Rubrics Part 3: a noun or a verb?
A noun or a verb?
Is a rubric a thing that we create (whether to give transparent feedback or to limit the creativity of our students, depending on your viewpoint)? Well, of course it is! 'Rubric' is a noun. Any dictionary will tell you so.
But what happens when we think about it as if it were a verb? I don't mean this literally, of course. There are too many good nouns that have been turned into pretty awful verbs, and I'd hate to hear someone suggest one day, "Hey, let's rubric this, shall we?"
I mean something very different. I'm wanting to highlight the change that comes when, instead of thinking of a rubric as an object which is created by a teacher and then used to give feedback and evaluate student work, we think instead of the creation of a rubric as a collaborative act that fosters community, as something which (verb-like) describes an action (or, more accurately, a process) rather than an object.
Too theoretical?
I want to tell a story to bring this back down to earth.
A week or so ago I drafted a rubric and described this in a blog post, which I posted here and on the English Companion Ning. I also shared it with my colleagues at school and with the students.
The responses I got here and on the Ning ranged from suggestions about amending the rubric to thoughts about the way rubrics limit the creativity of our students and avoid the really important feedback that students need. I won't describe in detail the excellent points made - I think they're worth reading in full. Most of it, though, led me to understand something new about the issue of rubrics. I think it contributed, too, to the students' thinking about creativity and the struggle teachers have to respond constructively within the constraints of the systems that dictate some of what we do.
I want to give an example.
In the draft rubric (it was for a digital narrative), there was a clear implication that the students' digital narratives should be 'coherent', that their stories should told in a way that avoided fragmentation. Dan Sharkovitch responded on the English Companion Ning as follows:
On your other blog you have a rubric. One element speaks to a student's ability to write a "coherent" story as having more value than one that is "fragmented." Those terms are profoundly problematic for a writer. Many of the short stories in Denis Johnson's postmodern collection, Jesus' Son, are in fact fragmented (e.g., Car Crash While Hitchhiking). Virginia Woolf, in To The Lighthouse, creates a narrative structure where, as Auerbach noted in "The Brown Stocking," that Woolf's writing evokes the shifting, fragmented nature of human consciousness because her narrative is fragmented.

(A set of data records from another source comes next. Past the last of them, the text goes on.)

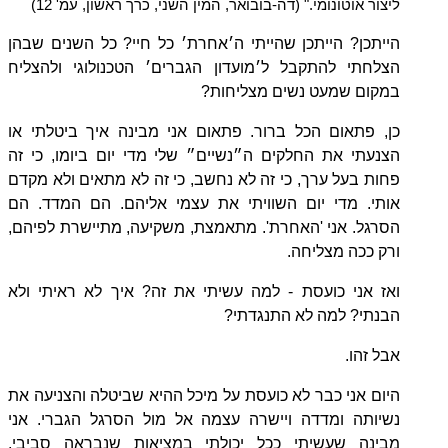
ליצור אוטונומי." (דה-בובואר, המין השני, כרך ראשון, עמ' 12)
הייתכן? הייתכן שהייתי ה׳אחרת׳ כל חיי? כל השנים שבהן
הצלחתי להתקבל ל׳מועדון הגברים׳ הטכנולוגי ולהצליח
במקום שמעט נשים מצליחות?
כן, פתאום הכל ברור. פתאום אני מבינה איך ביטלתי או
הצנעתי את החלקים ה״נשיים״ שלי מדי יום ביומו, כי זה
פחות בעל ערך, כי זה לא נחשב, כי זה לא מתאים ולא מקדם
אותי. מדי יום השוויתי את עצמי אליהם. הם המדד. הם
הסרגל. אני 'האחרת'. מתאמצת, משקיעה, מתיישרת לפיהם,
ורק ככה מצליחה.
ואז אני כועסת - למה עשיתי את זה? איך לא ראיתי ולא
הבנתי? למה לא התנגדתי?
אבל זהו.
היום אני כבר לא כועסת על מיכל ההיא שביטלה והצניעה את
נשיותה ומדדה ויישרה עצמה אל מול הסרגל הגברי. אני
מבינה שעשיתי ככל יכולתי במציאות שנבראה סביבי,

This worry was echoed by one of my students when he saw the draft rubric, in particular when he saw that we were thinking of limiting the digital narrative to 12 images. 'This doesn't fit in very well with what I've done so far," he said, and he described a plan to base his digital narrative around a frentic Dr Seuss book idea, where his experience of our course so far (which is the subject of these narratives) was fast-paced, fragmented, confused by divergent ideas coming in from all sides.
And so we've changed the rubric. We've ditched the limit of 12 images ... and we've had a discussion about the appropriateness of a fragmented narrative when that's the kind of experience the narrative is wanting to describe.
All of which brings me back to the 'noun' and 'verb' idea. Rubrics as objects have a limited (and sometimes a negative) effect. But when they're thought about as triggers for a process for reflection and evolution, then maybe they have a part to play in what I rather grandiosely called in my first post in this series 'Searching for meaning in our English classrooms'.